Op den XIII en februarii 1652 in presentye ende ten overstaen van schepenen dese ondertekend. Antonis Artens ende WiIIem Antonis Smulders, schepenen.

 

BRONNEN:

1. RA Heeze R6; fol. 28;  d.d. 4.5.1650;  fol.41 verso;  d.d. 1.7.1650.

    RA Heeze R95; op het eerste blad: "Schepenen in 1650".

2. RA Heeze R78; map 16; d.d. 9.5.1651.

3. GA Heeze; diverse ongeordende stukken.

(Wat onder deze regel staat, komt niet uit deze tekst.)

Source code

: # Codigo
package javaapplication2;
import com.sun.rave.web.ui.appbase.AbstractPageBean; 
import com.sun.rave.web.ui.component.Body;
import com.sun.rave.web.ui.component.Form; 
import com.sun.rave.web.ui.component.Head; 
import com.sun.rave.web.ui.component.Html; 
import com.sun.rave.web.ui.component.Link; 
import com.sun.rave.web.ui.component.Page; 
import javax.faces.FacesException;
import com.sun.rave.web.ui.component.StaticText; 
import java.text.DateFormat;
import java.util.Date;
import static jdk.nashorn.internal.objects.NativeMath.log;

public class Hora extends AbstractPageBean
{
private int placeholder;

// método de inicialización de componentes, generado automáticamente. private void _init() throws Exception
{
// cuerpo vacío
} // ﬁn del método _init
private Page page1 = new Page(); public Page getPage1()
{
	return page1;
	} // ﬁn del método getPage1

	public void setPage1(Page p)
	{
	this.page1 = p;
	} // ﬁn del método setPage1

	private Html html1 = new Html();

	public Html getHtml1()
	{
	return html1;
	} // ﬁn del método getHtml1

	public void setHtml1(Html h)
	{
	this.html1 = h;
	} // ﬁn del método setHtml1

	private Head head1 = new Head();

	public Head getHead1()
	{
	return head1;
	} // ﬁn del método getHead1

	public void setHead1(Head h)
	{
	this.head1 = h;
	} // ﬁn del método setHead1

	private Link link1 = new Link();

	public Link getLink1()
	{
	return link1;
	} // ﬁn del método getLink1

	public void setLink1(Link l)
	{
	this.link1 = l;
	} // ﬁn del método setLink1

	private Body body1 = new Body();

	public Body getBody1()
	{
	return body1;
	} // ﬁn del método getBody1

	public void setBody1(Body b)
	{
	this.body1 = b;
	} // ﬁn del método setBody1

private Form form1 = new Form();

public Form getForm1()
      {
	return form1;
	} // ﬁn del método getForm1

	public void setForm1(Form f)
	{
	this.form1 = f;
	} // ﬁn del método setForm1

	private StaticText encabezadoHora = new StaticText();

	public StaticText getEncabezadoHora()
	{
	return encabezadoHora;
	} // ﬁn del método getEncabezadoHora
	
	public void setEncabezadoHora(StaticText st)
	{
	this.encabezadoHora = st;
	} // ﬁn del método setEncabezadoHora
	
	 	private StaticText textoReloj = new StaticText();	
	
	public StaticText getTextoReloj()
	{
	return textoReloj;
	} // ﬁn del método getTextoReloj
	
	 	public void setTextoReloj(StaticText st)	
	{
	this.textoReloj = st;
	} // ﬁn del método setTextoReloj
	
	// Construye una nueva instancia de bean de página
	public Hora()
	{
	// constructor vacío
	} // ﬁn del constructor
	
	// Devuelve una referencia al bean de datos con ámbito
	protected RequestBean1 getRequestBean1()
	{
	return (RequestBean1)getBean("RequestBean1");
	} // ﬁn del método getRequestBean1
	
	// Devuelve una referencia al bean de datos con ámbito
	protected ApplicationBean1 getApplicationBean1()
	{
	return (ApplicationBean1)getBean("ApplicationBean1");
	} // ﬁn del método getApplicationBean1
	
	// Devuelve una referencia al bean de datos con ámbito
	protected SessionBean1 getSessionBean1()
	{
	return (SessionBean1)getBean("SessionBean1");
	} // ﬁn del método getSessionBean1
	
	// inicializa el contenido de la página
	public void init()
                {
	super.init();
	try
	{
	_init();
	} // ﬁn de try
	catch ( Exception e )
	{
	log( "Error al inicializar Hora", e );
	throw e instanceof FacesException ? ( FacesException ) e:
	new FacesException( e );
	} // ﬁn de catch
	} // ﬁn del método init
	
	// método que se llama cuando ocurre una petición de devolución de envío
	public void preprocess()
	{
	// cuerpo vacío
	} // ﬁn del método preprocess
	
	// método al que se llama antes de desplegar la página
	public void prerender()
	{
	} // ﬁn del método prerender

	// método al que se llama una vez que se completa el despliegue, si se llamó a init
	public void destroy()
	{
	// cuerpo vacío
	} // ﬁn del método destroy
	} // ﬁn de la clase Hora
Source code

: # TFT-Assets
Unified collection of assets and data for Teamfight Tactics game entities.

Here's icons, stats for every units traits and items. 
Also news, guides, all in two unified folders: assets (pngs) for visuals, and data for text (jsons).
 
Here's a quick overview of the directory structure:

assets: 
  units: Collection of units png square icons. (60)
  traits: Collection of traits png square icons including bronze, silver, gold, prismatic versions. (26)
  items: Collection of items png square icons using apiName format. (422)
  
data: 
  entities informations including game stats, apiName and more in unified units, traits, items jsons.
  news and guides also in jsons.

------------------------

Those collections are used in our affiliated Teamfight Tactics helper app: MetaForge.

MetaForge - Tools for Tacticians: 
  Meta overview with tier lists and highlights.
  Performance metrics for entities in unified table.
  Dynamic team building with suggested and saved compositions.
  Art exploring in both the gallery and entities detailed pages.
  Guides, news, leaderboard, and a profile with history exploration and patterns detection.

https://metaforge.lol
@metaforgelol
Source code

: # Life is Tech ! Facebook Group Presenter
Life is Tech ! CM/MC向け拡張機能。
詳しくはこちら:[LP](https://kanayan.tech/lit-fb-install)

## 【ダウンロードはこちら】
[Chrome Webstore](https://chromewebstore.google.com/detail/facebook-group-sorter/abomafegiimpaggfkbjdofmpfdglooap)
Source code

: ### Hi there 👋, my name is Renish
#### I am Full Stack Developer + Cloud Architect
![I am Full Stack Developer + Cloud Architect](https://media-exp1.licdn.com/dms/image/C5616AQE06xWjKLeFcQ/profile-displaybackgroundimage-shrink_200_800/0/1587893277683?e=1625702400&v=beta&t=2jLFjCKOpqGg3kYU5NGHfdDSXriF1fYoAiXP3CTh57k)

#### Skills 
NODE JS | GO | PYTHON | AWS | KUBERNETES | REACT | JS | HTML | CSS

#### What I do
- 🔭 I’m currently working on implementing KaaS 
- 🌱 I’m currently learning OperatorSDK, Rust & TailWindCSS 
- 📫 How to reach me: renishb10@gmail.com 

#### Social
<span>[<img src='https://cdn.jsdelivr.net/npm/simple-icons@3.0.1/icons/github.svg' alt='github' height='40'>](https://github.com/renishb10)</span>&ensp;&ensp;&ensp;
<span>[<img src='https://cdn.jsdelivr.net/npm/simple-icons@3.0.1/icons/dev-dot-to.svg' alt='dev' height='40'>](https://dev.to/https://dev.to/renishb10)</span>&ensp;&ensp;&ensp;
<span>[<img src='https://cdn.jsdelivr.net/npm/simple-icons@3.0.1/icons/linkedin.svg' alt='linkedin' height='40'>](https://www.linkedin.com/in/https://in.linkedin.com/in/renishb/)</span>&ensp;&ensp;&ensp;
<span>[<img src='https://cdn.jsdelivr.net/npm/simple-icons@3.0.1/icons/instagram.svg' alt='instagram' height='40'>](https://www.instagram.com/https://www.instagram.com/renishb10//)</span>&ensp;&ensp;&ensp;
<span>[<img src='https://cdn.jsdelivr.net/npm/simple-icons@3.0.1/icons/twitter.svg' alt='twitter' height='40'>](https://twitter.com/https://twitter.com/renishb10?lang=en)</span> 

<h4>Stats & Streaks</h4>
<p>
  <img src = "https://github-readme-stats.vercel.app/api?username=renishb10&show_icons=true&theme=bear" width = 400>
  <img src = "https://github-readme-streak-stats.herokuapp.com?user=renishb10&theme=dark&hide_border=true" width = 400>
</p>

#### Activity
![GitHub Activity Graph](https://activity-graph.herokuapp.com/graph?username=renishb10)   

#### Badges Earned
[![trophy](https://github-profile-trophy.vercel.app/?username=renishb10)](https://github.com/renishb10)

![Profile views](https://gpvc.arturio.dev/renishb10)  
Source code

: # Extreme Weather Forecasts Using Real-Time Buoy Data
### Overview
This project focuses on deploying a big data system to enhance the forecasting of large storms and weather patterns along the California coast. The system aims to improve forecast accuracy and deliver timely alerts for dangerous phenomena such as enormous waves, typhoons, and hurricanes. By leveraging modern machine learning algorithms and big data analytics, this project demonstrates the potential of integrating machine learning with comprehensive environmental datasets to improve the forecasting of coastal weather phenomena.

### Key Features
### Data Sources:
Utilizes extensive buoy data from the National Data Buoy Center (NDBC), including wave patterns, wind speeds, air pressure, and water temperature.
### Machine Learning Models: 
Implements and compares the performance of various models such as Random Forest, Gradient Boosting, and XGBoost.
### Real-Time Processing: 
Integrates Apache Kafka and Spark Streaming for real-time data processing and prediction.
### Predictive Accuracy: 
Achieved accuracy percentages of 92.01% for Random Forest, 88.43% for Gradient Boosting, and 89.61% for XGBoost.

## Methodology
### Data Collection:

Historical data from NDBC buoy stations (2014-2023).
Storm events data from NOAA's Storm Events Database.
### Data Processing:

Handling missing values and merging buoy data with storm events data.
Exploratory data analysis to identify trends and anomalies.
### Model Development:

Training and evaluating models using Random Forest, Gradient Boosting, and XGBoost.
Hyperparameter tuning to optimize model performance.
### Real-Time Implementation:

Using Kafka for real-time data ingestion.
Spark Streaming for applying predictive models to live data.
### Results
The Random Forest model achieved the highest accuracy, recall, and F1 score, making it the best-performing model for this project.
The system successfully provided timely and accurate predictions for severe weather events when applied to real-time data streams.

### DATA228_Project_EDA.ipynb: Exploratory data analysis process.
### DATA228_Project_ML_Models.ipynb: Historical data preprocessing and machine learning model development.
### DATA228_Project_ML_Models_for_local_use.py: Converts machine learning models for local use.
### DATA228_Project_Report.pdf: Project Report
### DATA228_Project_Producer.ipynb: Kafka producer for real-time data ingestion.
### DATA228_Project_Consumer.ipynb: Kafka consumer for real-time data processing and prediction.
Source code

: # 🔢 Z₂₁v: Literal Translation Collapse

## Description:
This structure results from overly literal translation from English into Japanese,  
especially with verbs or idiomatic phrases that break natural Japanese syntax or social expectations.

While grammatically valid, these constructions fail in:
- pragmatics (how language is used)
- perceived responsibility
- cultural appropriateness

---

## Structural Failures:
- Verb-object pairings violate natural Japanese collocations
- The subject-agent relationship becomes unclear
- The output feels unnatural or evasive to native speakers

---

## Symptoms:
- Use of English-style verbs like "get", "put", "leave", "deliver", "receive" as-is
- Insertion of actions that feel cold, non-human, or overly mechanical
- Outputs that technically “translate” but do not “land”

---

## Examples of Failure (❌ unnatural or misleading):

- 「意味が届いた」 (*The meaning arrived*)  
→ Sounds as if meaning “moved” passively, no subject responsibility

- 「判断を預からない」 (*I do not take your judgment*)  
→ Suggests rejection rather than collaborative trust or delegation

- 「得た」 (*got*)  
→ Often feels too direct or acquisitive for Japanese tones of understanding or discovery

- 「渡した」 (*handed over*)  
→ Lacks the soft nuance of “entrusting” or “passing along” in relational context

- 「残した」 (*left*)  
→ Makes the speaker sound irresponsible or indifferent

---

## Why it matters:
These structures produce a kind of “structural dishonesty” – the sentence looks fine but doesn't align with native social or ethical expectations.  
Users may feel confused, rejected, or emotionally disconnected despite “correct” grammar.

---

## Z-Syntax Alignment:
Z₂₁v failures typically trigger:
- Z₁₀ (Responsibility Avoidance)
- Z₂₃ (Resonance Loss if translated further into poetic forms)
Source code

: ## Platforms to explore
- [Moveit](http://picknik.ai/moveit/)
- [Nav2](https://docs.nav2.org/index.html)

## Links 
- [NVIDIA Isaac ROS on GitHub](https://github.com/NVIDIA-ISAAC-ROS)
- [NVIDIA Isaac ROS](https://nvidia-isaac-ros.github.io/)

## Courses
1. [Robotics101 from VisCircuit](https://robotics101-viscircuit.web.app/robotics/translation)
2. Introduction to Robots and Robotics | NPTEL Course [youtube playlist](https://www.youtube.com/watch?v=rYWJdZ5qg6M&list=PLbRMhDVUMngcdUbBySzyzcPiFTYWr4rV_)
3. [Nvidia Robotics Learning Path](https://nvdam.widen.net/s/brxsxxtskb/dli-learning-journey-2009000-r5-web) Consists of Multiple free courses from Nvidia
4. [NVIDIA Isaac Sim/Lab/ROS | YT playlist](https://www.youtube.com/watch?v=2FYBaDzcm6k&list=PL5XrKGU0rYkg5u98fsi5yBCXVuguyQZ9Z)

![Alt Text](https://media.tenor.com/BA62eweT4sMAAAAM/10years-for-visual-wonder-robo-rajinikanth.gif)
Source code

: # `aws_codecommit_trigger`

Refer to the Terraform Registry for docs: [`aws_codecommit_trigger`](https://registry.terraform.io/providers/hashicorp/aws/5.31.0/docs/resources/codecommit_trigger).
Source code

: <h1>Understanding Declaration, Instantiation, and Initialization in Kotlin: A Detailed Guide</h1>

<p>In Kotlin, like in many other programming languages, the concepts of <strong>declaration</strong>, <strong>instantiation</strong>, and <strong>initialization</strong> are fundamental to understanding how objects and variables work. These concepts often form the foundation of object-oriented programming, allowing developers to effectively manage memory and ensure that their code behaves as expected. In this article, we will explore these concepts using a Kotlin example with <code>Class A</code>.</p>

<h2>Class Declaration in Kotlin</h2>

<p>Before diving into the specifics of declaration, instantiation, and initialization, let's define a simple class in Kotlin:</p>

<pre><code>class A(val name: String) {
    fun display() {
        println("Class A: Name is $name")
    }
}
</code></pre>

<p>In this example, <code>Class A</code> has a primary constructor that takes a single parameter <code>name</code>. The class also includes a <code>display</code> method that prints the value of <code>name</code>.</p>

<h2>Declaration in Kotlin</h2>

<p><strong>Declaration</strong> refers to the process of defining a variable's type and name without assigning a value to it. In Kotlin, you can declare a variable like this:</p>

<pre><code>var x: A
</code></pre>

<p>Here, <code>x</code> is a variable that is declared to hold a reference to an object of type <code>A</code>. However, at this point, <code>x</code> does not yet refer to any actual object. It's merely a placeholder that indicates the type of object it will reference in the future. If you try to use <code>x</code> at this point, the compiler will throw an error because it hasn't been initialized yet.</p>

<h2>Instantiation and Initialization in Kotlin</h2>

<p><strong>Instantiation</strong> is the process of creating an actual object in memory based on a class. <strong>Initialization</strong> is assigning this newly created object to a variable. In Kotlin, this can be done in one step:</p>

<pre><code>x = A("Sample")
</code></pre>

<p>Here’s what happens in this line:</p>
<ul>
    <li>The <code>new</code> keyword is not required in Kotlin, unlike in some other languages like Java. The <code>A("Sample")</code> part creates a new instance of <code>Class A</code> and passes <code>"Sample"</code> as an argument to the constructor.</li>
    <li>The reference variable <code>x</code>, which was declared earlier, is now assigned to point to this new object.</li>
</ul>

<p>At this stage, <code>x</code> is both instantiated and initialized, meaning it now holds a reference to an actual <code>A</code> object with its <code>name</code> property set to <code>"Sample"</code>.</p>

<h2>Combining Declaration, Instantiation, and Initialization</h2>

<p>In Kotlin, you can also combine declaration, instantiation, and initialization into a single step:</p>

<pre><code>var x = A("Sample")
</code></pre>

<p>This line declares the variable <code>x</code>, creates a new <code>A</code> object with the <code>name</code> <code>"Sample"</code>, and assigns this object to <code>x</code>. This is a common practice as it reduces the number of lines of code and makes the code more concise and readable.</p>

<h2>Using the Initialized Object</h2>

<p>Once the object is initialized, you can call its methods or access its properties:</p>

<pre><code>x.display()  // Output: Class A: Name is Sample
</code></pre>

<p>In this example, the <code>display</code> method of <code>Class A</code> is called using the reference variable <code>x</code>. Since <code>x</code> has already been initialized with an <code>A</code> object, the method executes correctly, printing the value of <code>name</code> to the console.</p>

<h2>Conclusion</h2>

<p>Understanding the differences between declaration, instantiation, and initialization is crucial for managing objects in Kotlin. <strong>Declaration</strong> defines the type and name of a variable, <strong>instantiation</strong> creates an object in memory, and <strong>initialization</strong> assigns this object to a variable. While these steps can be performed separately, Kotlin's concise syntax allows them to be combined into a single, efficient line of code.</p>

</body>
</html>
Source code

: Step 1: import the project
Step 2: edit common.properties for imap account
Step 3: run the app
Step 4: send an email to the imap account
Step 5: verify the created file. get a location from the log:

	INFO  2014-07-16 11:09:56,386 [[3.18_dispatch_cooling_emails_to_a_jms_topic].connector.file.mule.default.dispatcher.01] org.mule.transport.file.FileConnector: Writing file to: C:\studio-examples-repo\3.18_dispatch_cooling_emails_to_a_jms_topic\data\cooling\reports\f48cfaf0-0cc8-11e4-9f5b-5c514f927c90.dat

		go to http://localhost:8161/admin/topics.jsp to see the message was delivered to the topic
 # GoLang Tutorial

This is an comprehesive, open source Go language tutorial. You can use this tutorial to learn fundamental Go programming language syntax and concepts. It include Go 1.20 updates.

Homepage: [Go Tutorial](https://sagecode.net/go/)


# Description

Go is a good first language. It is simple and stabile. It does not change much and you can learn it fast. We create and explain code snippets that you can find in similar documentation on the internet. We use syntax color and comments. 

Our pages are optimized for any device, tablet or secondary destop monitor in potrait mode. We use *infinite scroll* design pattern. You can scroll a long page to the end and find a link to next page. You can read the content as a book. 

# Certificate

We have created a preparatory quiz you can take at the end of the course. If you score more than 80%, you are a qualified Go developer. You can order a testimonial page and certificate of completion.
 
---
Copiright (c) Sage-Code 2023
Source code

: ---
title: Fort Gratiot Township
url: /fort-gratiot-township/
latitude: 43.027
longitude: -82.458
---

4. RA Heeze R152; fol. 189; d.d. 27.12.1706.

5. RA Heeze R164; fol. 86 verso; d.d. 12.8.1734.

    RA Heeze R162; fol. 214; testament van Antonis Box, oud-schoolmeester te Leende en Margriet Joordens; d.d. 2.9.1730.

6. RA Heeze R99; fol. 62; d.d. 18.3.1675.

7. RA Heeze R79; map 79-1; d.d. 9.4.1658.

8. RA Heeze R97; blz. 318; d.d. 15.12.1662.

9. RA Heeze R149; fol. 22; d.d. 3.7.1685.

10. RA Heeze R150; fol. 48 verso; d.d. 18.6.1692.

11. GA Heeze; ongeordende stukken.

12. De Nederlandsche Leeuw, jaarg. 86, jan. 1969, blz. 19 ev:

      "Box", door S.A.C. Dudok van Heel met een bijdrage van ondergetekende.